LA DOMUS AUREA

Con información de Palma Martínez Burgos (23/09/2006)


 

Hablamos de un palacio construido por mandato del emperador Nerón tras el incendio que en el año 64 asoló Roma.

Dos siglos después, el emperador Trajano levantaba sobre sus restos las llamadas termas trajaneas. El abandono medieval acabó sepultando gran parte de estos conjuntos perdiendo su memoria, pero en el siglo XVI el afán coleccionista y el incipiente gusto arqueológico ayudaron a descubrir algunas de las gigantescas salas que formaban parte del conjunto palaciego.

Un poco de fantasía y un mucho de culto a las ruinas fueron suficientes para despertar la imaginación de aquellos romanos, que ante la riqueza y exuberancia decorativa de tales grutas creyeron que era así como sus antepasados decoraban las cuevas y subterráneos, de ahí el nombre de grutescos que recibió por extensión toda la decoración renacentista que imitaba los repertorios hallados en la enigmática Domus Aurea.

 En ellas se inspiró el propio Rafael para pintar las Loggias del Vaticano, y durante muchos siglos han dejado una huella indeleble en la pintura.

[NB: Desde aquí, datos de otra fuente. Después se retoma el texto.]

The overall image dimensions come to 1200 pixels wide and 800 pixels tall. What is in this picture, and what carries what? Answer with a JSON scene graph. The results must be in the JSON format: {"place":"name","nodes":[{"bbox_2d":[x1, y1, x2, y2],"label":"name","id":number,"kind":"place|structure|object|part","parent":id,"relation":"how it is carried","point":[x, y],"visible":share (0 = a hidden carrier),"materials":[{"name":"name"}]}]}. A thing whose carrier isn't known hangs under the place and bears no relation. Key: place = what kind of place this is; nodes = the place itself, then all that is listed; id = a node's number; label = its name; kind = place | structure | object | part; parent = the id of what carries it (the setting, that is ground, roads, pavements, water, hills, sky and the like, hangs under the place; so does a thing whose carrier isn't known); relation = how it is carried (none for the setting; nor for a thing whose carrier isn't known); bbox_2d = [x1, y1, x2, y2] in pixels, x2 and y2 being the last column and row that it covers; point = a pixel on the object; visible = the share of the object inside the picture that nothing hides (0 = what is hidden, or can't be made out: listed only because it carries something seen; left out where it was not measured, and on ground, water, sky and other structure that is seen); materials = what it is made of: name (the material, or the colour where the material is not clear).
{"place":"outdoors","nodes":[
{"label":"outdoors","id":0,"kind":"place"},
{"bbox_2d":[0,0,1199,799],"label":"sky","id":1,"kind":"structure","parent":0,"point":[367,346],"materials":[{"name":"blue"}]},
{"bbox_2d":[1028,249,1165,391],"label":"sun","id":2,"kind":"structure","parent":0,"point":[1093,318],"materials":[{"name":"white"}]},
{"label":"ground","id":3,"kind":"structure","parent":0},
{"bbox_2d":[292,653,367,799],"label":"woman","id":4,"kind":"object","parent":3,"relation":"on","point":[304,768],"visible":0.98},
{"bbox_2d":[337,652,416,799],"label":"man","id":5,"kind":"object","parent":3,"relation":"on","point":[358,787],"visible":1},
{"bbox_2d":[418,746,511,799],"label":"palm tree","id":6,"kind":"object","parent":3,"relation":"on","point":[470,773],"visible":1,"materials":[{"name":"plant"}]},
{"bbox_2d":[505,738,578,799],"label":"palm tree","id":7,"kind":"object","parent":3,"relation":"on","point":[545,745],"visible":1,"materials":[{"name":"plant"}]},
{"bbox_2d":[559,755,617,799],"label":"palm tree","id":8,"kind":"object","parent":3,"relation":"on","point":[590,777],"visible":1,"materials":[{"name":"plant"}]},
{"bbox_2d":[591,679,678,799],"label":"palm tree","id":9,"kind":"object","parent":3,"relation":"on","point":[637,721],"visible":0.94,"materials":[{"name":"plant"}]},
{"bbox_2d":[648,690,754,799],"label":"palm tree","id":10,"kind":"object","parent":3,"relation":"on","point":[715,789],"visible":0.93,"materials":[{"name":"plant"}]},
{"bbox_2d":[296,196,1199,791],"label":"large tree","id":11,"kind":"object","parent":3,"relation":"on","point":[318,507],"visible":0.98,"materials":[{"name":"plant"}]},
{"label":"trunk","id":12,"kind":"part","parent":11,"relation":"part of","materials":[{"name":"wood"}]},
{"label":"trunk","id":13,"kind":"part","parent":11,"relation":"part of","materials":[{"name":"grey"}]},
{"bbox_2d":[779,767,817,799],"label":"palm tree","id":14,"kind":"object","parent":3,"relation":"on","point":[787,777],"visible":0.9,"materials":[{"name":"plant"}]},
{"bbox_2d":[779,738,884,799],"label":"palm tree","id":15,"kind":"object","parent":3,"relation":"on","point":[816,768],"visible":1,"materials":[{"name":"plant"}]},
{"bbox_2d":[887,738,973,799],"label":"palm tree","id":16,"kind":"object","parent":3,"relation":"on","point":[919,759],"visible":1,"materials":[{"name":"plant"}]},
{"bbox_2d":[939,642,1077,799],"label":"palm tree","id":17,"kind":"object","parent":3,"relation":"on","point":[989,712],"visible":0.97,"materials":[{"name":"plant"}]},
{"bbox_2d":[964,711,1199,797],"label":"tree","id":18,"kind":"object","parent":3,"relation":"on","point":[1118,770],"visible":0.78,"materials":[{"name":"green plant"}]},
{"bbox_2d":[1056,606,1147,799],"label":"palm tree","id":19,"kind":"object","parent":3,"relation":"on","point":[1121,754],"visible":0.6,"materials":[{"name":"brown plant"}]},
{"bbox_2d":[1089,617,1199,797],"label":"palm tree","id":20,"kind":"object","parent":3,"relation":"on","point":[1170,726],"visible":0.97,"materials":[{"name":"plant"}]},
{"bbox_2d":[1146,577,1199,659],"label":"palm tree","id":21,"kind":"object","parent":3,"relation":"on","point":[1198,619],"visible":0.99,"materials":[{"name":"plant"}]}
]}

Pero aunque conocíamos la decoración, sólo ahora hemos podido ver el espacio en el que se alojaban. La recuperación de los restos del palacio de Nerón fue una ardua y prolongada tarea en la que colaboraron estrechamente instituciones y profesionales para ver finalmente recogidos sus frutos.

Ya en la entrada, abierta al público desde el año 2000, la bajada de temperatura y la oscuridad inicial predispone a un ejercicio de fantasía. La desnudez del hormigón y las grandes bóvedas de ladrillo que han perdido su revoco pictórico insinúan un laberinto de formas y espacios que superan la escala humana. Cuando además uno va oyendo las explicaciones comprende la fastuosa megalomanía de un emperador enfermizo e inquietante que quiso hacer de su espacio privado la mejor muestra del culto a los sentidos.

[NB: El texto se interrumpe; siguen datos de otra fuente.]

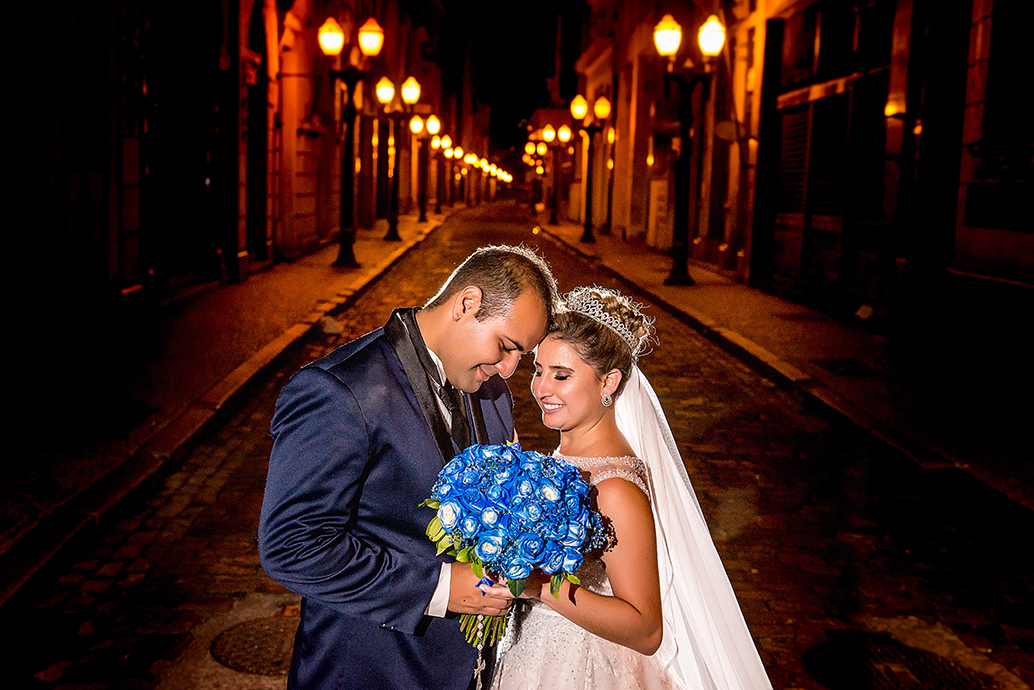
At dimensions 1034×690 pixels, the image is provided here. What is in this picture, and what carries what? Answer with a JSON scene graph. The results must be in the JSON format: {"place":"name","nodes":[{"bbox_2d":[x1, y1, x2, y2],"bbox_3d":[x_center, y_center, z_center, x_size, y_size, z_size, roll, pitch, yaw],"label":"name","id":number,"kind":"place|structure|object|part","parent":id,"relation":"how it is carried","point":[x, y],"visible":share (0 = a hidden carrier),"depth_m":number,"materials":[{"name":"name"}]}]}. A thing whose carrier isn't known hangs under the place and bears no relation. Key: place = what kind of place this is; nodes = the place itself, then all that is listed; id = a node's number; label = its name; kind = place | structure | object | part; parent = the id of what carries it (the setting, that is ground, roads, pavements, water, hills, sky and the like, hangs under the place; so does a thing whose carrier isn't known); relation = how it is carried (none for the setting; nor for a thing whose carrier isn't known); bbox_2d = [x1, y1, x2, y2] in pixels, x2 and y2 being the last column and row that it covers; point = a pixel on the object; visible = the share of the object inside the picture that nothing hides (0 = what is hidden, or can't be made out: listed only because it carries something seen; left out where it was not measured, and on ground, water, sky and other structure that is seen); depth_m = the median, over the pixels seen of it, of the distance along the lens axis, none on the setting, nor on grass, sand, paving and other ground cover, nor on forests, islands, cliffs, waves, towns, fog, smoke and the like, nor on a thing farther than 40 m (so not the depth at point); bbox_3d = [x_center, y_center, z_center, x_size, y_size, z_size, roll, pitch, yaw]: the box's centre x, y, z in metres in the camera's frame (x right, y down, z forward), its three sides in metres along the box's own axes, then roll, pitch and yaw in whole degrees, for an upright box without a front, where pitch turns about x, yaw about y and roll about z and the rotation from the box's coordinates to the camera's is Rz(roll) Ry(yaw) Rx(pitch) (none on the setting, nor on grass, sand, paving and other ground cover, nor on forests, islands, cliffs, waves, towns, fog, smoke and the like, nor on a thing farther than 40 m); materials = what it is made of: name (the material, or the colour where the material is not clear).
{"place":"outdoors","nodes":[
{"label":"outdoors","id":0,"kind":"place"},
{"bbox_2d":[1,206,448,600],"label":"left pavement","id":1,"kind":"structure","parent":0,"point":[336,278],"materials":[{"name":"stone"}]},
{"bbox_2d":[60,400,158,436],"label":"manhole cover","id":2,"kind":"object","parent":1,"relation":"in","point":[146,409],"visible":0.92,"depth_m":7.02,"materials":[{"name":"black"}]},
{"bbox_2d":[319,13,382,268],"bbox_3d":[-2.855,-3.434,19.599,1.257,4.178,0.851,1,8,-2],"label":"street lamp","id":3,"kind":"object","parent":1,"relation":"on","point":[342,234],"visible":0.99,"depth_m":19.56,"materials":[{"name":"black metal"}]},
{"bbox_2d":[376,77,425,240],"bbox_3d":[-3.116,-4.818,29.833,1.458,4.098,0.615,1,8,-2],"label":"street lamp","id":4,"kind":"object","parent":1,"relation":"on","point":[393,228],"visible":0.98,"depth_m":29.75,"materials":[{"name":"black metal"}]},
{"bbox_2d":[410,111,442,222],"bbox_3d":[-3.272,-6.112,39.599,1.317,3.937,0.593,1,8,-2],"label":"street lamp","id":5,"kind":"object","parent":1,"relation":"on","point":[423,218],"visible":0.96,"depth_m":39.53,"materials":[{"name":"black metal"}]},
{"bbox_2d":[430,125,451,213],"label":"street lamp","id":6,"kind":"object","parent":1,"relation":"on","point":[438,206],"visible":0.93,"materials":[{"name":"black metal"}]},
{"bbox_2d":[448,143,467,206],"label":"street lamp","id":7,"kind":"object","parent":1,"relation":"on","point":[460,151],"visible":0.81,"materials":[{"name":"black metal"}]},
{"bbox_2d":[1,0,451,335],"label":"building","id":8,"kind":"structure","parent":0,"point":[23,9],"depth_m":12.17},
{"bbox_2d":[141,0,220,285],"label":"door","id":9,"kind":"structure","parent":8,"relation":"in","point":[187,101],"depth_m":14.03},
{"bbox_2d":[243,0,269,265],"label":"door","id":10,"kind":"structure","parent":8,"relation":"in","point":[253,121],"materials":[{"name":"brown wood"}]},
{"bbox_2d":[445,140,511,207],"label":"street lamp","id":11,"kind":"object","parent":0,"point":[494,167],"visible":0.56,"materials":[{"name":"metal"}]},
{"bbox_2d":[426,0,588,161],"label":"night sky","id":12,"kind":"structure","parent":0,"point":[527,115],"materials":[{"name":"black"}]},
{"bbox_2d":[2,198,1031,687],"label":"cobblestone road","id":13,"kind":"structure","parent":0,"point":[280,594],"materials":[{"name":"stone"}]},
{"bbox_2d":[210,615,299,673],"bbox_3d":[-0.838,1.060,4.048,0.557,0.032,0.608,1,8,-2],"label":"manhole cover","id":14,"kind":"object","parent":13,"relation":"in","point":[245,632],"visible":0.68,"depth_m":4.02,"materials":[{"name":"brown metal"}]},
{"bbox_2d":[256,240,557,687],"bbox_3d":[-0.221,0.495,2.676,0.602,1.479,0.670,1,8,-2],"label":"man","id":15,"kind":"object","parent":13,"relation":"on","point":[492,320],"visible":0.92,"depth_m":2.48},
{"bbox_2d":[384,308,485,454],"bbox_3d":[-0.201,0.201,2.674,0.193,0.547,0.370,1,8,-2],"label":"lapel","id":16,"kind":"object","parent":15,"relation":"on","point":[387,326],"visible":0.55,"depth_m":2.62,"materials":[{"name":"black fabric"}]},
{"bbox_2d":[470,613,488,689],"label":"rosary","id":17,"kind":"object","parent":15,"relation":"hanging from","point":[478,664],"visible":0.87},
{"bbox_2d":[420,441,608,652],"bbox_3d":[-0.010,0.447,2.527,0.451,0.476,0.437,1,8,-2],"label":"bouquet","id":18,"kind":"object","parent":15,"relation":"in","point":[502,451],"visible":0.86,"depth_m":2.42,"materials":[{"name":"blue plant"}]},
{"label":"stems","id":19,"kind":"part","parent":18,"relation":"part of","materials":[{"name":"green plant"}]},
{"bbox_2d":[489,283,777,687],"bbox_3d":[0.247,0.707,2.913,0.975,1.673,1.185,1,8,-2],"label":"woman","id":20,"kind":"object","parent":13,"relation":"on","point":[606,602],"visible":0.87,"depth_m":2.72},
{"bbox_2d":[799,631,999,689],"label":"manhole cover","id":21,"kind":"object","parent":13,"relation":"in","point":[889,678],"visible":0.95,"depth_m":3.96,"materials":[{"name":"brown metal"}]},
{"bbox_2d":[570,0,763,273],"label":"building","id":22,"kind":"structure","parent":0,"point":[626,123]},
{"bbox_2d":[542,216,1033,528],"label":"right pavement","id":23,"kind":"structure","parent":0,"point":[719,292],"materials":[{"name":"stone"}]},
{"bbox_2d":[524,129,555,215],"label":"street lamp","id":24,"kind":"object","parent":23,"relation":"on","point":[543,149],"visible":0.79,"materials":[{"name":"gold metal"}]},
{"bbox_2d":[542,123,571,226],"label":"street lamp","id":25,"kind":"object","parent":23,"relation":"on","point":[567,133],"visible":0.98,"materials":[{"name":"black metal"}]},
{"bbox_2d":[570,94,610,242],"bbox_3d":[1.967,-4.930,32.109,1.367,3.990,0.760,1,8,-2],"label":"street lamp","id":26,"kind":"object","parent":23,"relation":"on","point":[585,234],"visible":0.99,"depth_m":32.03,"materials":[{"name":"black metal"}]},
{"bbox_2d":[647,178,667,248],"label":"utility box","id":27,"kind":"object","parent":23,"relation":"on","point":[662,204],"visible":0.73,"depth_m":25.88,"materials":[{"name":"white"}]},
{"bbox_2d":[656,12,722,286],"bbox_3d":[2.605,-2.982,18.123,1.294,4.056,0.846,1,8,-2],"label":"street lamp","id":28,"kind":"object","parent":23,"relation":"on","point":[682,161],"visible":0.99,"depth_m":18.07,"materials":[{"name":"black metal"}]},
{"bbox_2d":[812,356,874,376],"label":"manhole cover","id":29,"kind":"object","parent":23,"relation":"in","point":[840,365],"visible":0.95,"depth_m":9.90,"materials":[{"name":"black"}]},
{"bbox_2d":[572,0,1033,365],"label":"building","id":30,"kind":"structure","parent":0,"point":[832,270],"depth_m":11.92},
{"bbox_2d":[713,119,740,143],"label":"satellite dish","id":31,"kind":"object","parent":30,"relation":"attached to","point":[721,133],"visible":0.75,"depth_m":18.77,"materials":[{"name":"white"}]},
{"bbox_2d":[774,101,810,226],"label":"window","id":32,"kind":"structure","parent":30,"relation":"in","point":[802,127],"depth_m":17.04,"materials":[{"name":"wood"}]},
{"bbox_2d":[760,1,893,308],"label":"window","id":33,"kind":"structure","parent":30,"relation":"in","point":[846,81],"depth_m":15.01,"materials":[{"name":"brown wood"}]},
{"bbox_2d":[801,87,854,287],"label":"shutter","id":34,"kind":"structure","parent":30,"relation":"in","point":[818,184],"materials":[{"name":"brown wood"}]},
{"bbox_2d":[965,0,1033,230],"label":"window","id":35,"kind":"structure","parent":30,"relation":"in","point":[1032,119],"depth_m":10.15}
]}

Algunas de las estancias, grandiosas e imponentes, han sido recuperadas casi en su totalidad, pese a la cantidad de terrenos y de historia que las sepultaron. Pero es difícil no hacer un permanente esfuerzo por no olvidar que todo aquello, hoy en tinieblas, estaba bañado de una luz que entraba a raudales por los vastos miradores que los arquitectos abrieron a un paisaje presidido por el lago artificial sobre el que después se levantó el Coliseo.